Then Lt. Governor Cruz Bustamante
O, glory be! Life had gotten a little bit too stale for California journalists -- pensions, budgets, tax initiatives, numbers, more numbers -- when the news arrived at the bar, like an old friend you'd almost forgotten, but badly missed.
Cruz Bustamante might be running for Congress.
Everyone knows that name.
The former lieutenant governor and legislative leader may run for an open seat in the Central Valley that includes his hometown of Dinuba, according to the Fresno Bee.
Why is this good news? Because while some politicians make politics look easy, Bustamante always had a special talent for making politics look like brain surgery performed by a guy who wasn't quite sure where the brain is, exactly.
Who can forget his unbelievably awkward, Democratic-ally disloyal campaign to replace Gov. Gray Davis during the recall, with its delicious "No on Recall, Yes on Bustamante" slogan? For those who love cognitive dissonance, it doesn't get any better than that.
Bustamante may still be completing sentences that he first started speaking during the 2003 gubernatorial debate, when he seemed to determine to speak so slowly that every syllable could be understood.
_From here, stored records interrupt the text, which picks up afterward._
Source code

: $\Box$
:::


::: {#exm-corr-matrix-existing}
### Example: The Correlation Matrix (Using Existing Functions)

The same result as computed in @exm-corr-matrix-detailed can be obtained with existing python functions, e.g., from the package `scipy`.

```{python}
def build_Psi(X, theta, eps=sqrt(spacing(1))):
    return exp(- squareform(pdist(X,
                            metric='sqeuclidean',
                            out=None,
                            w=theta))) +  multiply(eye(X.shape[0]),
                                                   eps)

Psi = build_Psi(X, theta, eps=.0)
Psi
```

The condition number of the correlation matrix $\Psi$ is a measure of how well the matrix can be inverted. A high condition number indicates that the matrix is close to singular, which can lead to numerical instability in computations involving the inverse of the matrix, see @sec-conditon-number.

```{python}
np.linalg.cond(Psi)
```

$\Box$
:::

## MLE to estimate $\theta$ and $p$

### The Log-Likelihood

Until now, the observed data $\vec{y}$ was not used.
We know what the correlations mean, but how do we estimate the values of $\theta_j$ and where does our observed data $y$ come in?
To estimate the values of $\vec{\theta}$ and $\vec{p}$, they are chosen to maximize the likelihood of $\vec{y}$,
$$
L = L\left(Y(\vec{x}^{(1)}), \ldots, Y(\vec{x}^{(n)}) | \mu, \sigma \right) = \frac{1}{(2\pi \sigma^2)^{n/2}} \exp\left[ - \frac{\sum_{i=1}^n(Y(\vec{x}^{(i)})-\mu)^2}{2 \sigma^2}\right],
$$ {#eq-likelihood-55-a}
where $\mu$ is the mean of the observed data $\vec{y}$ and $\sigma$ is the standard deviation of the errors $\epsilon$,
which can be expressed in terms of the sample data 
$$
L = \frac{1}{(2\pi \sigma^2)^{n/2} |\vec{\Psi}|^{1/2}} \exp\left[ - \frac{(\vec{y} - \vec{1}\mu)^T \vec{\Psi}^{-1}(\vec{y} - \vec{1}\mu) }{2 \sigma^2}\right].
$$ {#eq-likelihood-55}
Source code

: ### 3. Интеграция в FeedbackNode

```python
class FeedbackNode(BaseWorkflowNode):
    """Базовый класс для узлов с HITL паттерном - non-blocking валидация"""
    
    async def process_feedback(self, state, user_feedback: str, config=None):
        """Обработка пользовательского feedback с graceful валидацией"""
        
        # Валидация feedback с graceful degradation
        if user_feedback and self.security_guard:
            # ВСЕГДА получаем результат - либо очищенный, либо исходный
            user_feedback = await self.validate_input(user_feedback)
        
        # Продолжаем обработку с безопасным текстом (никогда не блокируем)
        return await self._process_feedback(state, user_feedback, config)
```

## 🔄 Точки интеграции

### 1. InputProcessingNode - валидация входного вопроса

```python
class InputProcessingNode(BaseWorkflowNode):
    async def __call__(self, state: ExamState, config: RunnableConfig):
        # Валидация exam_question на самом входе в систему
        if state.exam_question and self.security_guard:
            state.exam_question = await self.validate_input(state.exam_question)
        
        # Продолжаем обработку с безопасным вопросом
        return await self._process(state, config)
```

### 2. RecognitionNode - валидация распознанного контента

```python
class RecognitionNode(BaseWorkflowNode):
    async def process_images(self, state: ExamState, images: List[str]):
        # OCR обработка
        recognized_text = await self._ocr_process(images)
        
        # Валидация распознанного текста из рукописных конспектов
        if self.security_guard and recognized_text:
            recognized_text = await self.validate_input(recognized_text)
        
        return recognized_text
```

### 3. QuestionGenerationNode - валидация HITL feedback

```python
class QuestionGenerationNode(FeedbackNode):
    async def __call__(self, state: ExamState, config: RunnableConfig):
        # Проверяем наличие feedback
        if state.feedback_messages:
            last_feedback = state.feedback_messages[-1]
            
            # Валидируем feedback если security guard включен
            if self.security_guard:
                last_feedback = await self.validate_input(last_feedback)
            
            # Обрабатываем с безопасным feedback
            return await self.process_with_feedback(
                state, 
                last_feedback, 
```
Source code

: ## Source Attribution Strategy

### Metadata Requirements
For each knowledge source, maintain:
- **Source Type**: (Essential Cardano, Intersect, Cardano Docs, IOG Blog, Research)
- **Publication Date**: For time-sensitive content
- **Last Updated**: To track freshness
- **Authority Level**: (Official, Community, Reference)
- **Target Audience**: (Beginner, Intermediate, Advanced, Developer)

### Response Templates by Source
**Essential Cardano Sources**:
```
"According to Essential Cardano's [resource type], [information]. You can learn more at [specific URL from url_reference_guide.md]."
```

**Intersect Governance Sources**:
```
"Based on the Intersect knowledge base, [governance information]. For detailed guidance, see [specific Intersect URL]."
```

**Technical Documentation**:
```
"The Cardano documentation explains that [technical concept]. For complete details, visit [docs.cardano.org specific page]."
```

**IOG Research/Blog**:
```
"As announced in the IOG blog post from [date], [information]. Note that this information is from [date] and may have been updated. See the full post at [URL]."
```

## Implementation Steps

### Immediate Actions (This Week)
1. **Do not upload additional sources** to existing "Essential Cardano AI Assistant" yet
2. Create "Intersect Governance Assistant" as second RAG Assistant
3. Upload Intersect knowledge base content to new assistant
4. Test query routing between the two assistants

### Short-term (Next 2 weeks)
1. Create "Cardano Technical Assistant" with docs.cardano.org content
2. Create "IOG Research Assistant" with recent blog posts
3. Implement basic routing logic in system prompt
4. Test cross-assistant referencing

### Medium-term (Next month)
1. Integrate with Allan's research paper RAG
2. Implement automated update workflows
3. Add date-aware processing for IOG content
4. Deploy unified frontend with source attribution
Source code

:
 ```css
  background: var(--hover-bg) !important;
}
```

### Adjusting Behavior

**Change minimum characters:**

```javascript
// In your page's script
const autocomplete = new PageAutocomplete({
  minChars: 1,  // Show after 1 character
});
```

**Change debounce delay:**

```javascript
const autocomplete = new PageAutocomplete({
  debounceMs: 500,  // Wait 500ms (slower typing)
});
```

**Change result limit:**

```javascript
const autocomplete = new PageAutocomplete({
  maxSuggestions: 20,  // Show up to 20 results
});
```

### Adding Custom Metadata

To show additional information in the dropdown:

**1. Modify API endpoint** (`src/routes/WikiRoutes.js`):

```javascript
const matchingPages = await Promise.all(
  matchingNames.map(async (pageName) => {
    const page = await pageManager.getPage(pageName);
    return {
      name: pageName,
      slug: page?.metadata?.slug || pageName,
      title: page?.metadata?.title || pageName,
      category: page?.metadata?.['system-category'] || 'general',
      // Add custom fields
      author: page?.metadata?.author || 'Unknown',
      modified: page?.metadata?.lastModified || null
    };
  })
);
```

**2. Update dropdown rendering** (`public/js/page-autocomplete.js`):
The debate, of course, was dominated by European-accented immigrants -- Arianna Huffington and Arnold Schwarzenegger -- who spoke so quickly it was difficult to understand them. Lesson: in politics, having your words understood is vastly overrated.
And for those who want to go back further, there were Bustamante's campaign finance troubles, which led to him being sued by the Fair Political Practices Commission. Or the time he uttered the "n" word -- yes, that "n" word -- during a Black History Month speech.
More recently, his name was floated to be -- this is not a joke -- ambassador to India, prompting a wonderful Sacramento Bee editorial calling him "an international incident waiting to happen."
All that said, Bustamante had some successes as a legislator, and having a high-profile Congressman -- even one with an ability to put his foot in his mouth -- might help the Central Valley stay in the political conversation.
But if Bustamante makes the race, the clear winner will be journalists, who should get their digital voice recorders ready. This could be fun.